Exercise objective: Set down all the lines below, each one exactly as shown.

Source material:
'''

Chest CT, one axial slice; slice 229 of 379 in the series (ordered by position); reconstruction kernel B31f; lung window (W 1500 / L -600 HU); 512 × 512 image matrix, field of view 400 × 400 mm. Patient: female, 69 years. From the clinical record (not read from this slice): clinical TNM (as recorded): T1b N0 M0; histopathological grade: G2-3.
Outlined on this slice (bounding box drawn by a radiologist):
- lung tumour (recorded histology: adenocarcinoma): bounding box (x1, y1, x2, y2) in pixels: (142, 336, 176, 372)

'''

Solution:
Chest CT, one axial slice; slice 229 of 379 in the series (ordered by position); reconstruction kernel B31f; lung window (W 1500 / L -600 HU); 512 × 512 image matrix, field of view 400 × 400 mm. Patient: female, 69 years. From the clinical record (not read from this slice): clinical TNM (as recorded): T1b N0 M0; histopathological grade: G2-3.
Outlined on this slice (bounding box drawn by a radiologist):
- lung tumour (recorded histology: adenocarcinoma): bounding box (x1, y1, x2, y2) in pixels: (142, 336, 176, 372)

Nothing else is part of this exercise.